A palavra consenso tomou de assalto a governação. Depois de anos de arrogância, José Sócrates e Fernando Teixeira dos Santos pedem consenso na hora de aflição para tomar medidas que agravam a vida dos portugueses.

Será milagre?

O alerta provisório do INE, que aponta um crescimento de 1,7%, surpreendeu. Ou o alerta tem inspiração divina ou então alguém carregou no botão errado. Em Julho, saberemos.
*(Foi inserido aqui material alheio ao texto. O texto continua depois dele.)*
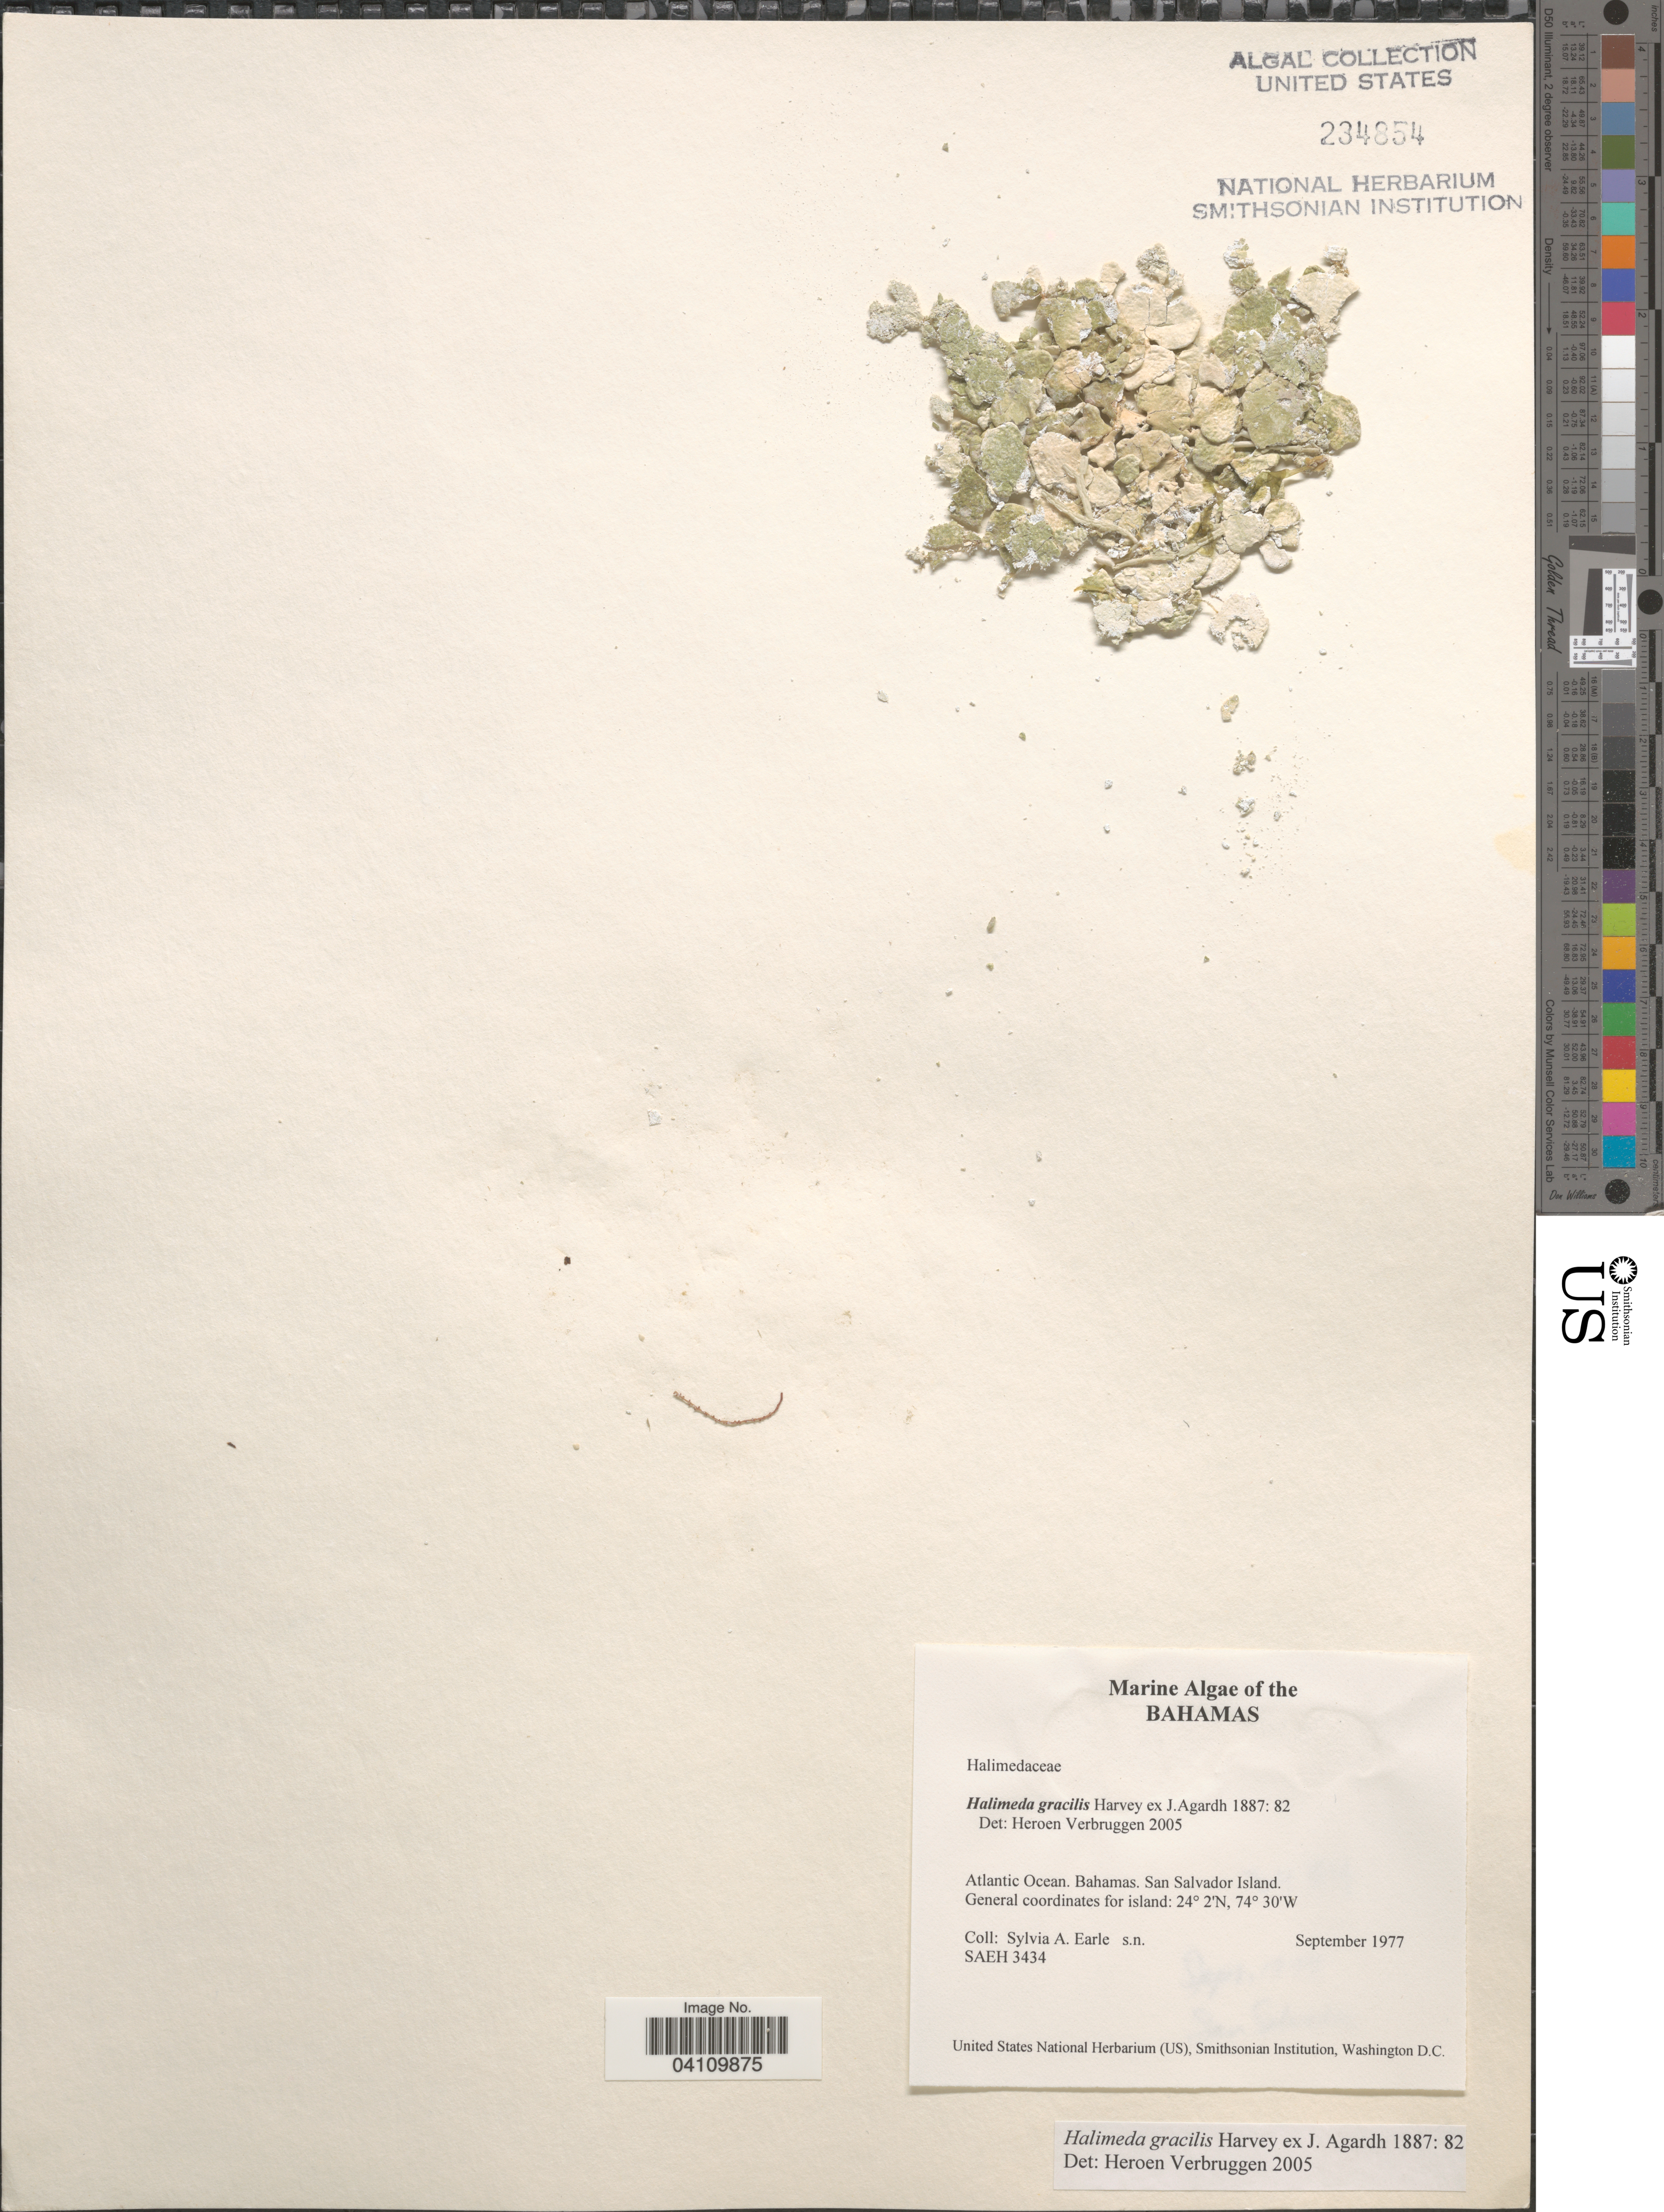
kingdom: Plantae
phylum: Chlorophyta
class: Ulvophyceae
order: Bryopsidales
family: Halimedaceae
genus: Halimeda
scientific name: Halimeda gracilis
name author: Harv. ex J. Agardh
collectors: S. A. Earle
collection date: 1977-09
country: Bahamas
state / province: San Salvador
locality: Atlantic Ocean. San Salvador Island.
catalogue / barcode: US 234854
terça-feira, maio 11, 2010

Protesto oco ou fúria anticlerical?

Fúria laica e enviesada

O coro contra a visita do Papa a Portugal é espantoso. Apesar de ser uma indignação legítima, é de registar que não teve paralelo, por exemplo, durante a passagem dos maiores ditadores do mundo por Lisboa e por mais uma cimeira inconsequente que só serviu para alimentar o défice... democrático e público.

segunda-feira, maio 10, 2010

Discurso Seguro

«Considero, por isso, uma enorme irresponsabilidade confundir o nosso principal problema (fraco crescimento económico) com os recentes ataques que os especuladores estão a dirigir contra Portugal».